Natures wonders: when photosynthesis started (Introduction)

by David Turell @, Sunday, April 18, 2021, 15:30 (1313 days ago) @ David Turell

Another very early estimate of ability to photosynthesize, possibly at the start of life:

https://www.imperial.ac.uk/news/217553/photosynthesis-could-life-itself/

"Researchers find that the earliest bacteria had the tools to perform a crucial step in photosynthesis, changing how we think life evolved on Earth.

"The finding also challenges expectations for how life might have evolved on other planets. The evolution of photosynthesis that produces oxygen is thought to be the key factor in the eventual emergence of complex life. This was thought to take several billion years to evolve, but if in fact the earliest life could do it, then other planets may have evolved complex life much earlier than previously thought.

***

“'We had previously shown that the biological system for performing oxygen-production, known as Photosystem II, was extremely old, but until now we hadn’t been able to place it on the timeline of life’s history.

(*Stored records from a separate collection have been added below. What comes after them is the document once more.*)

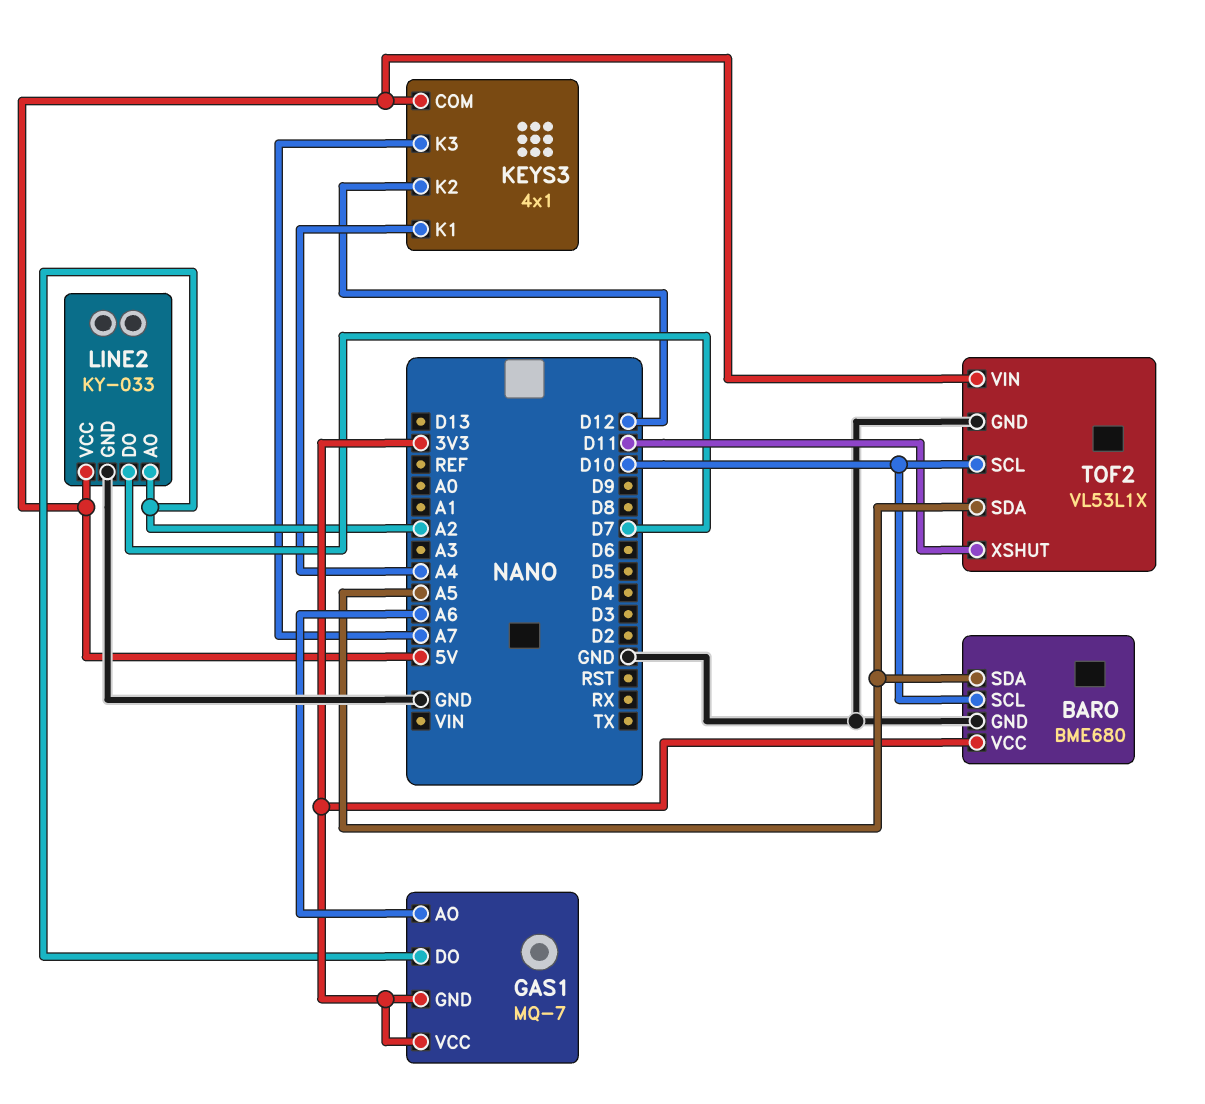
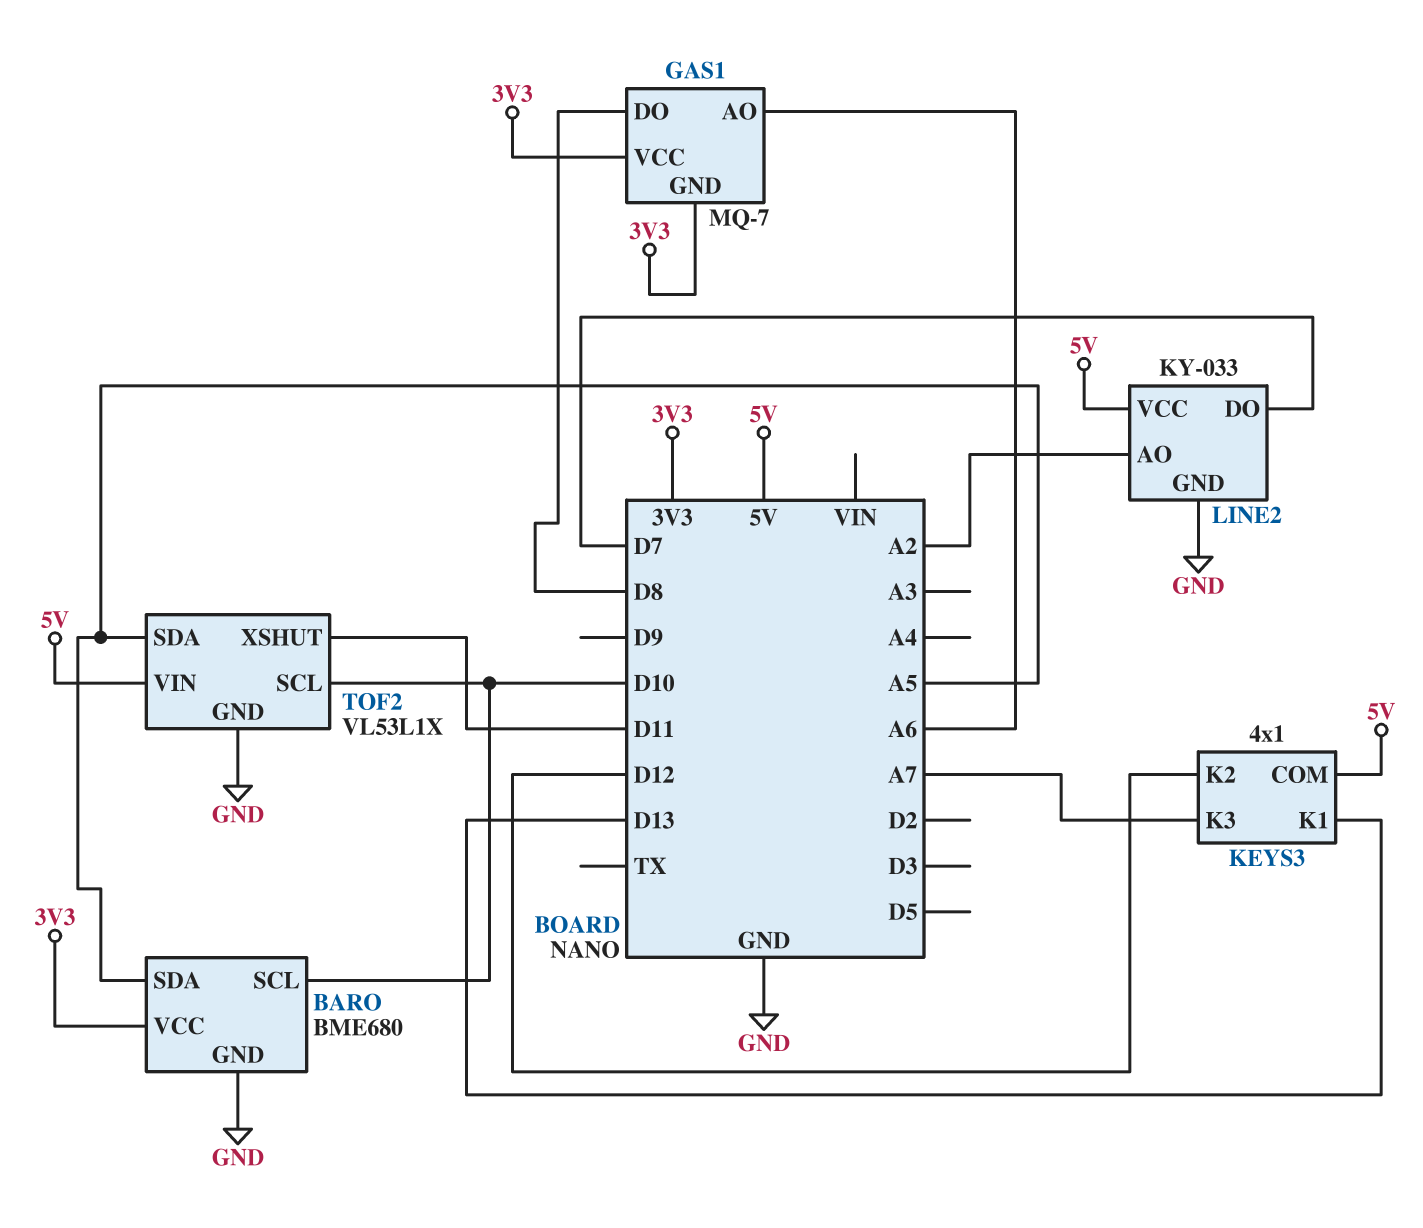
GAS1 pin DO: A2 -> D8
KEYS3 pin K1: A4 -> D13

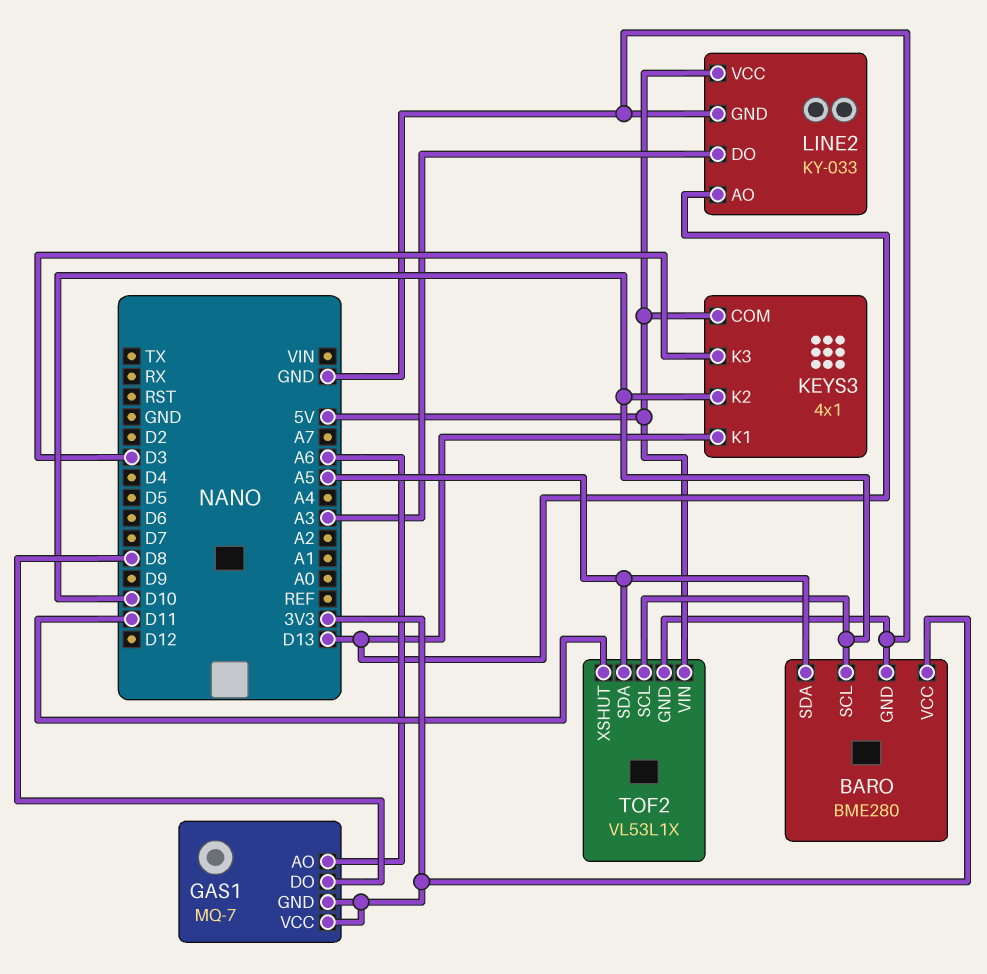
BARO: BME680 -> BME280
KEYS3 pin K2: D12 -> D10
KEYS3 pin K3: A7 -> D3
LINE2 pin AO: A2 -> D13
LINE2 pin DO: D7 -> A3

"'Now, we know that Photosystem II shows patterns of evolution that are usually only attributed to the oldest known enzymes, which were crucial for life itself to evolve.”

"Photosynthesis, which converts sunlight into energy, can come in two forms: one that produces oxygen, and one that doesn’t. The oxygen-producing form is usually assumed to have evolved later, particularly with the emergence of cyanobacteria, or blue-green algae, around 2.5 billion years ago.

***

"The new research finds that enzymes capable of performing the key process in oxygenic photosynthesis – splitting water into hydrogen and oxygen – could actually have been present in some of the earliest bacteria. The earliest evidence for life on Earth is over 3.4 billion years old and some studies have suggested that the earliest life could well be older than 4.0 billion years old.

***

"The team made their discovery by tracing the ‘molecular clock’ of key photosynthesis proteins responsible for splitting water. This method estimates the rate of evolution of proteins by looking at the time between known evolutionary moments, such as the emergence of different groups of cyanobacteria or land plants, which carry a version of these proteins today. The calculated rate of evolution is then extended back in time, to see when the proteins first evolved.

***

"The photosynthesis proteins showed nearly identical patterns of evolution to the oldest enzymes, stretching far back in time, suggesting they evolved in a similar way.

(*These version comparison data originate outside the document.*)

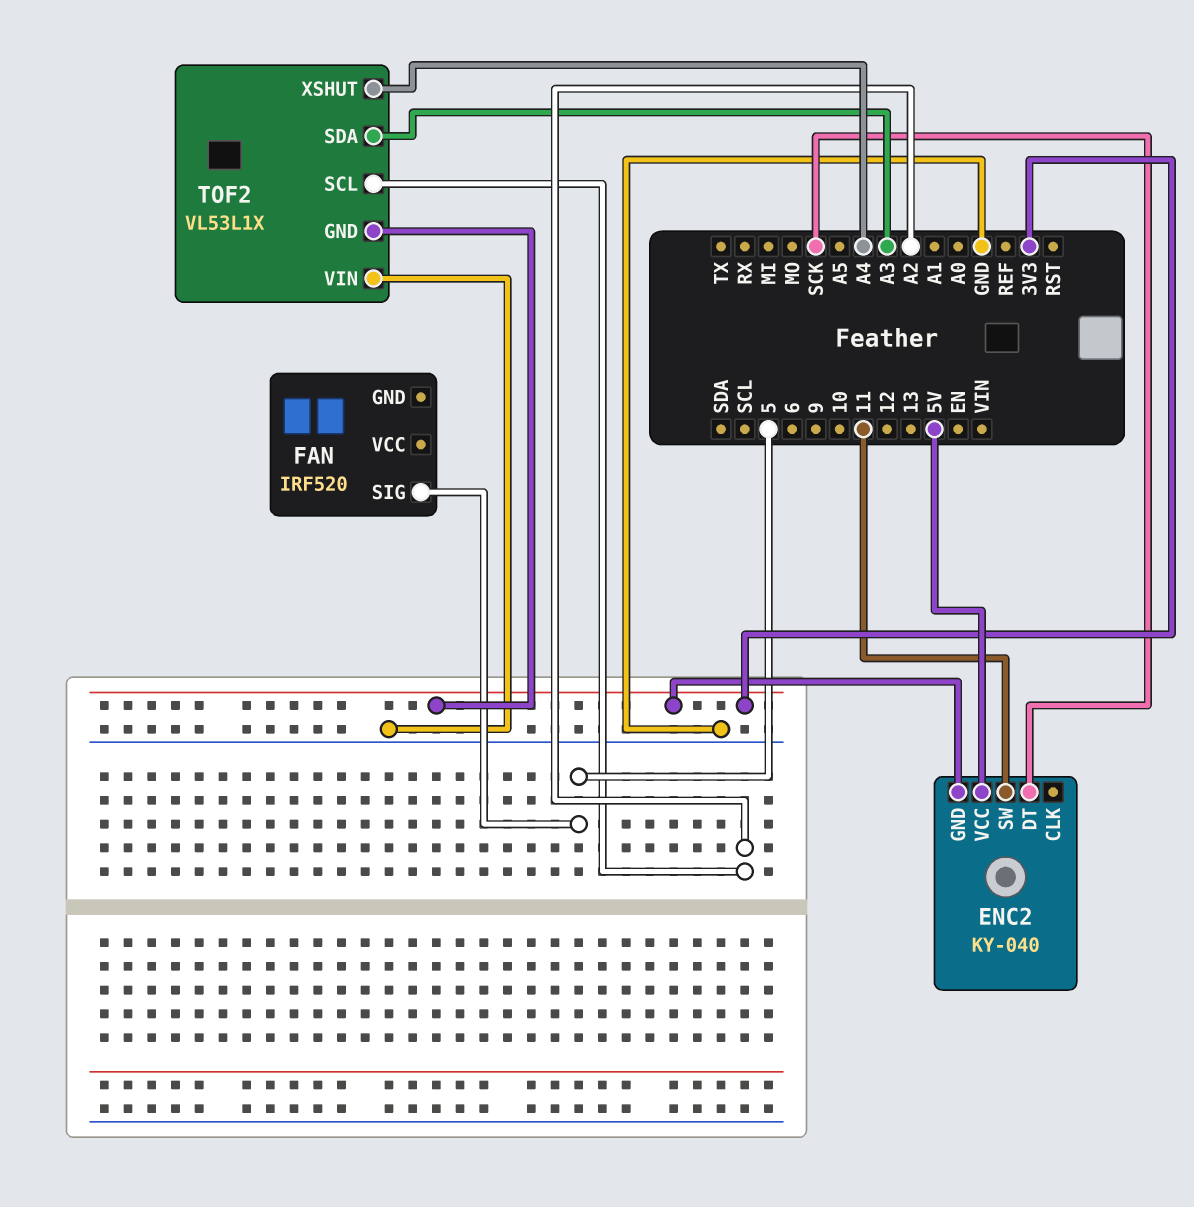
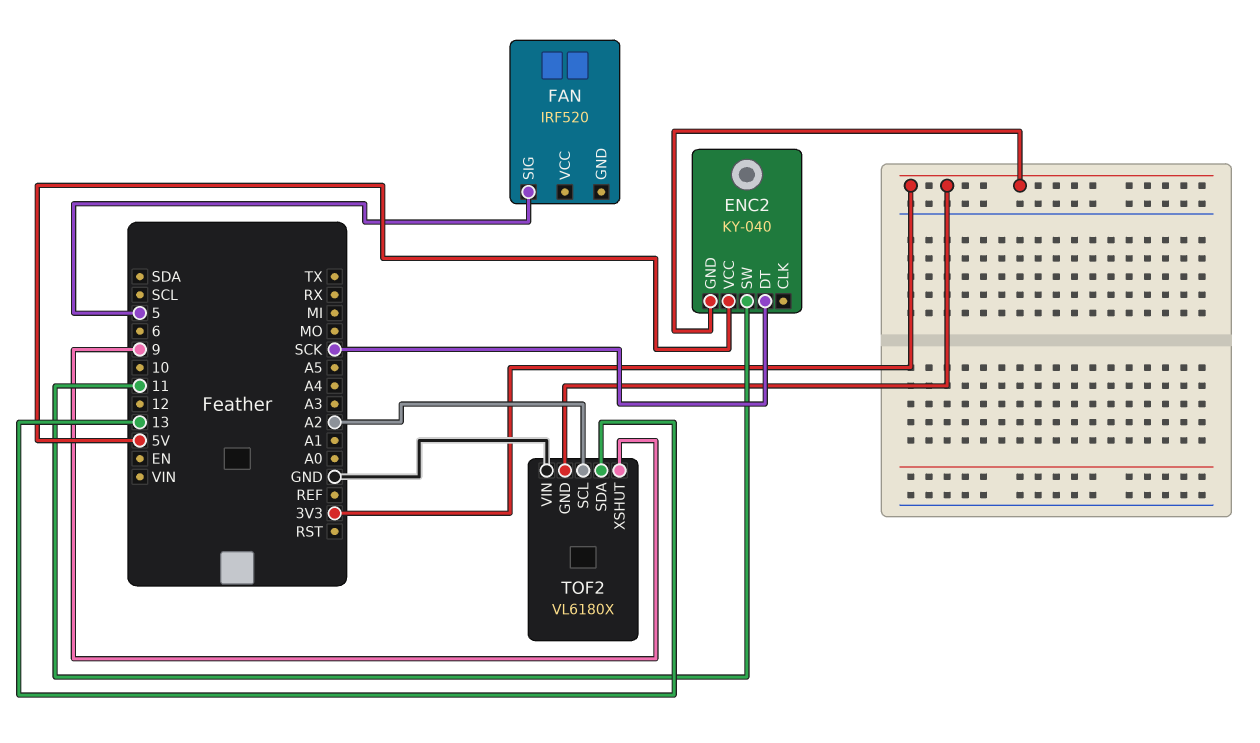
TOF2: VL53L1X -> VL6180X
TOF2 pin SDA: A3 -> 13
TOF2 pin XSHUT: A4 -> 9

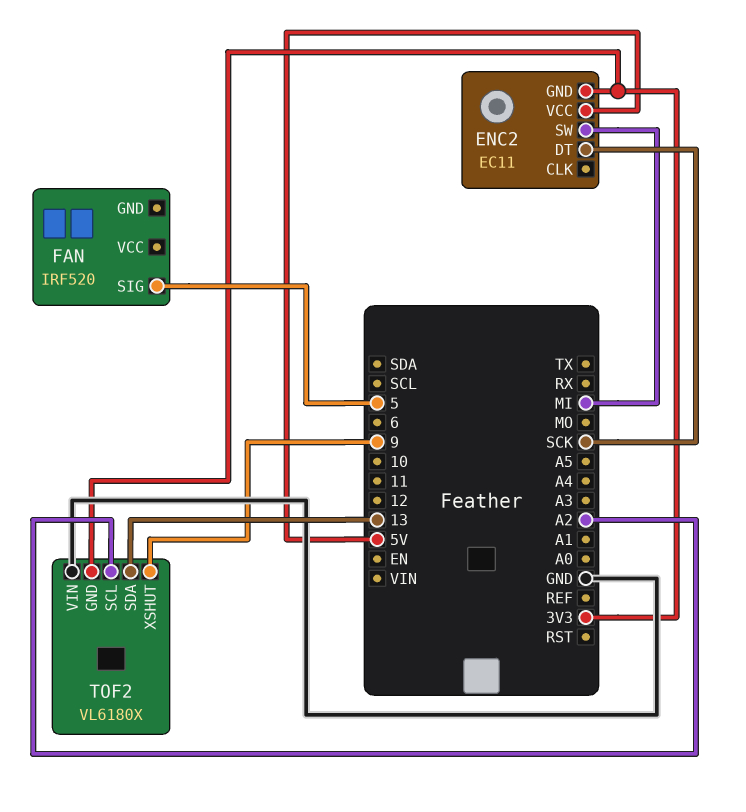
ENC2: KY-040 -> EC11
ENC2 pin SW: 11 -> MI

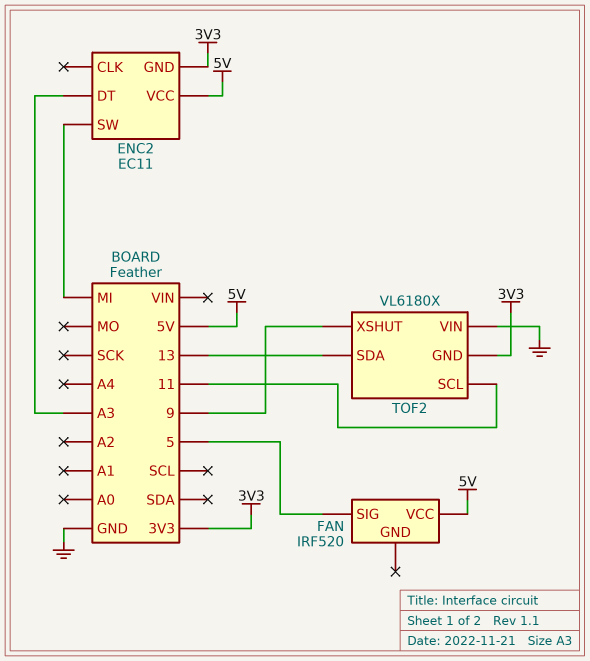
ENC2 pin DT: SCK -> A3
FAN pin VCC: none -> 5V
TOF2 pin SCL: A2 -> 11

"First author of the study Thomas Oliver, from the Department of Life Sciences at Imperial, said: “We used a technique called Ancestral Sequence Reconstruction to predict the protein sequences of ancestral photosynthetic proteins.

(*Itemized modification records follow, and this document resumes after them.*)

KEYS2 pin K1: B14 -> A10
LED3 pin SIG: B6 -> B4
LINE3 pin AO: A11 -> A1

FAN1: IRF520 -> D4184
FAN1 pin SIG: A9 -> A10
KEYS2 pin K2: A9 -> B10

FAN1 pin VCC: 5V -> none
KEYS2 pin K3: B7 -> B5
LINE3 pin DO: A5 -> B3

"'These sequences give us information about how the ancestral Photosystem II would have worked and we were able to show that many of the key components required for oxygen evolution in Photosystem II can be traced to the earliest stages in the evolution of the enzyme.'”

Comment: Photosynthesis is so complex we are still picking apart steps we don't understand. As in origin of life it seems obvious design is required since there is no time for a Darwin style evolution caused by a series of random mutations.